■ Exercise requirements:
No pictures, please: print exactly the lines from the one that contains "Table 7. Financial flexibility (debt" through the last line of the listing.

****************************************

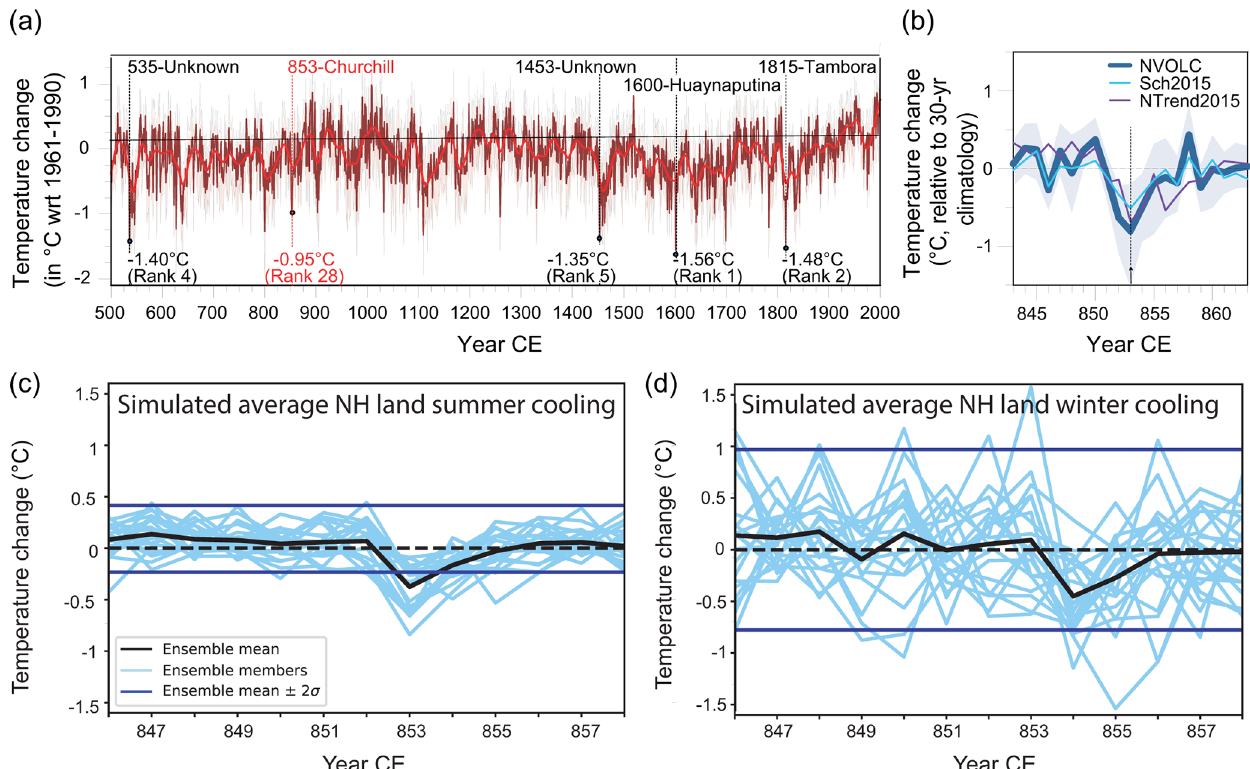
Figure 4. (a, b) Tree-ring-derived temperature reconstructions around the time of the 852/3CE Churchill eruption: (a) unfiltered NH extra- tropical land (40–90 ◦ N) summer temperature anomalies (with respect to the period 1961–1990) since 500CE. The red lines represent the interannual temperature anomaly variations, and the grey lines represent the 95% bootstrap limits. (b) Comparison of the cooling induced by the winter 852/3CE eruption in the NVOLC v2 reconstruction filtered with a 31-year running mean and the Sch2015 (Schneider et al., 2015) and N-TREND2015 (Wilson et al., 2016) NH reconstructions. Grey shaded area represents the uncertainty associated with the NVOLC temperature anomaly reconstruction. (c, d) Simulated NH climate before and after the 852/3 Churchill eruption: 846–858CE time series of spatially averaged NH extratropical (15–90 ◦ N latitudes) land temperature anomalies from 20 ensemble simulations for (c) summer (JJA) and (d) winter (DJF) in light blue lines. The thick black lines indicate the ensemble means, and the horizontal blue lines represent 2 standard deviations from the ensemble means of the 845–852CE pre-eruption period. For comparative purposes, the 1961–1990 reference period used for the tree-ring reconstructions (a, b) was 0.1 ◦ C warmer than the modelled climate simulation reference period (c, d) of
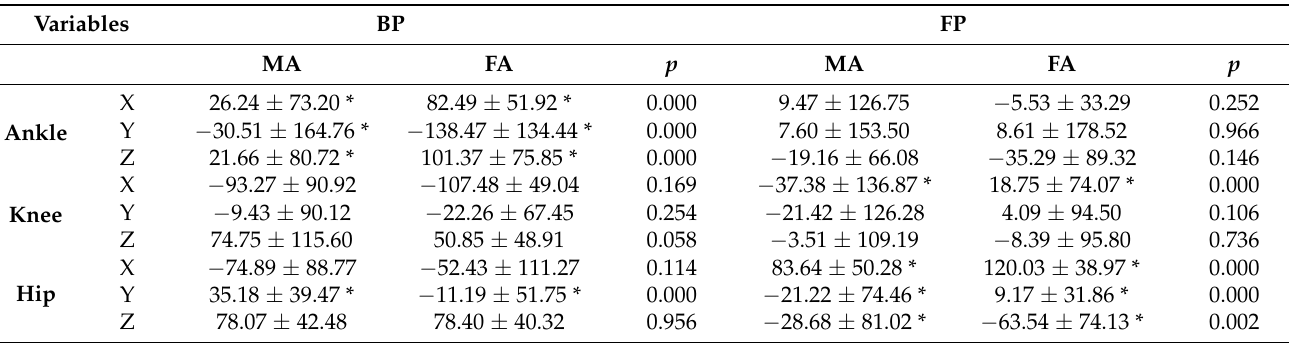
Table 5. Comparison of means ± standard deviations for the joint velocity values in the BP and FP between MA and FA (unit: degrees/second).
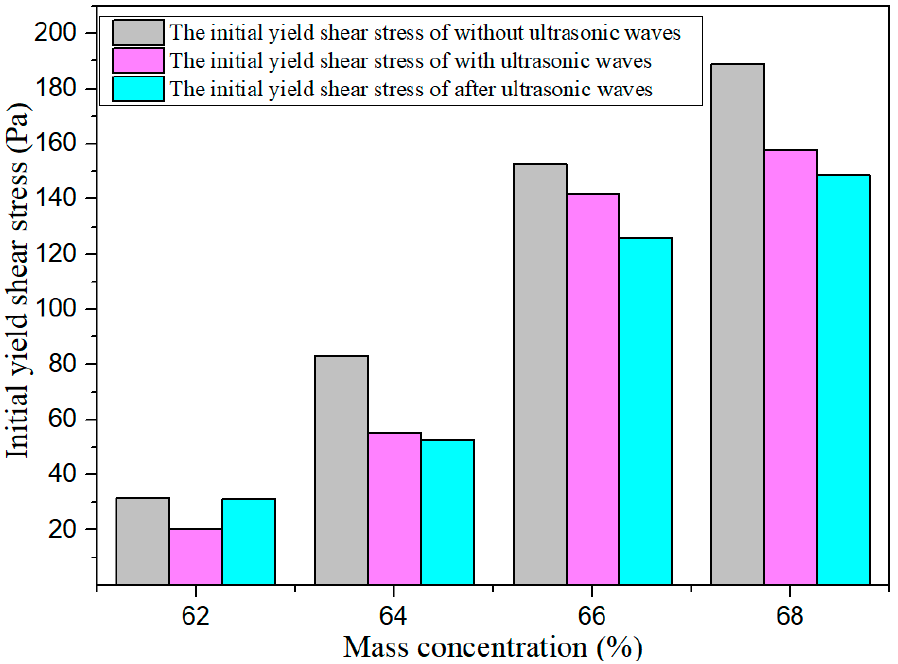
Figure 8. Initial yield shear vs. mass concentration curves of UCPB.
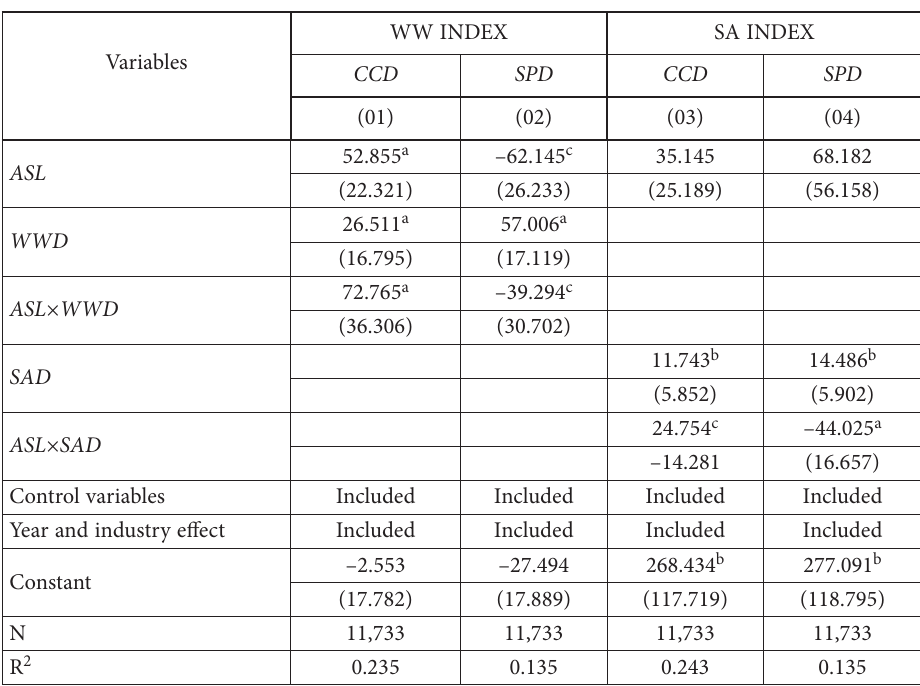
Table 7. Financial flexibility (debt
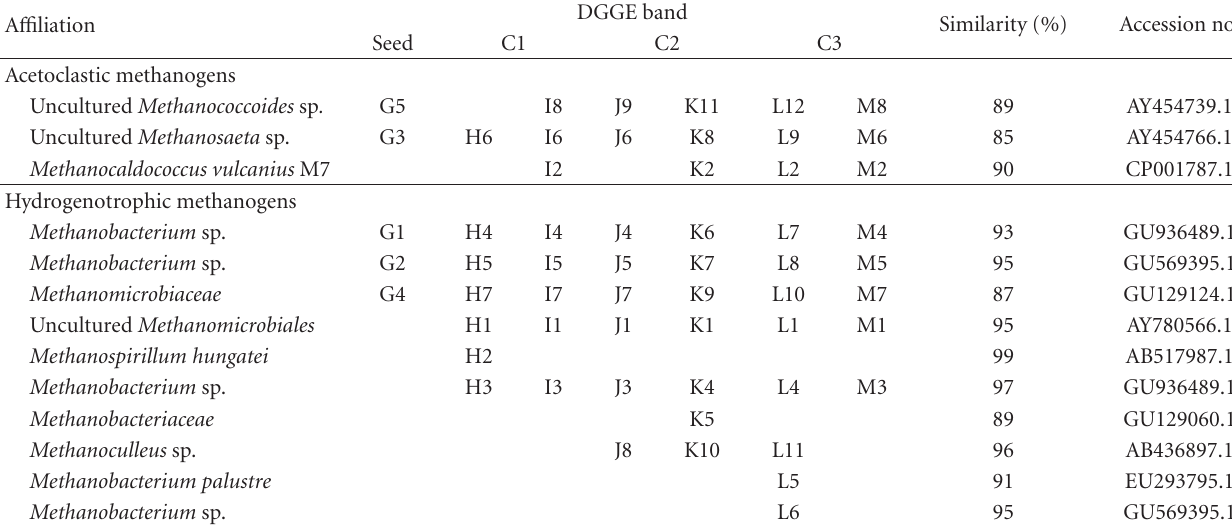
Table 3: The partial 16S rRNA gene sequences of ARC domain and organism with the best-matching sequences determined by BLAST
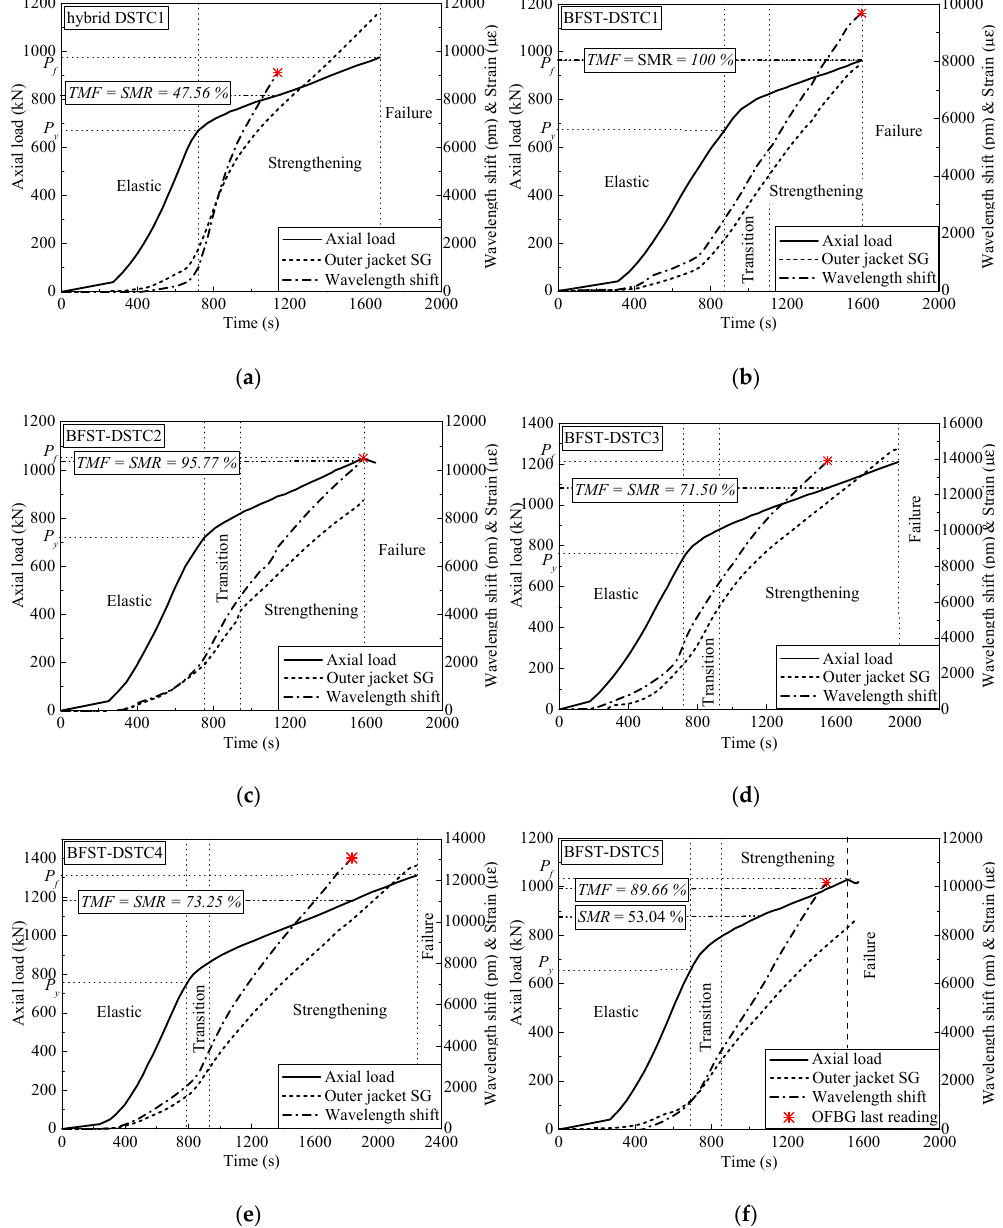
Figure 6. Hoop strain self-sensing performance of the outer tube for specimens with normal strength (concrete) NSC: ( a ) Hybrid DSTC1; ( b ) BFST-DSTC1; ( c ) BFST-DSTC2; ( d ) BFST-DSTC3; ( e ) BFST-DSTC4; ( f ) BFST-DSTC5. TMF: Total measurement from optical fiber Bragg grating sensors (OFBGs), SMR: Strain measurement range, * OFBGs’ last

****************************************

■ Task solution:
Table 7. Financial flexibility (debt
Table 3: The partial 16S rRNA gene sequences of ARC domain and organism with the best-matching sequences determined by BLAST
Figure 6. Hoop strain self-sensing performance of the outer tube for specimens with normal strength (concrete) NSC: ( a ) Hybrid DSTC1; ( b ) BFST-DSTC1; ( c ) BFST-DSTC2; ( d ) BFST-DSTC3; ( e ) BFST-DSTC4; ( f ) BFST-DSTC5. TMF: Total measurement from optical fiber Bragg grating sensors (OFBGs), SMR: Strain measurement range, * OFBGs’ last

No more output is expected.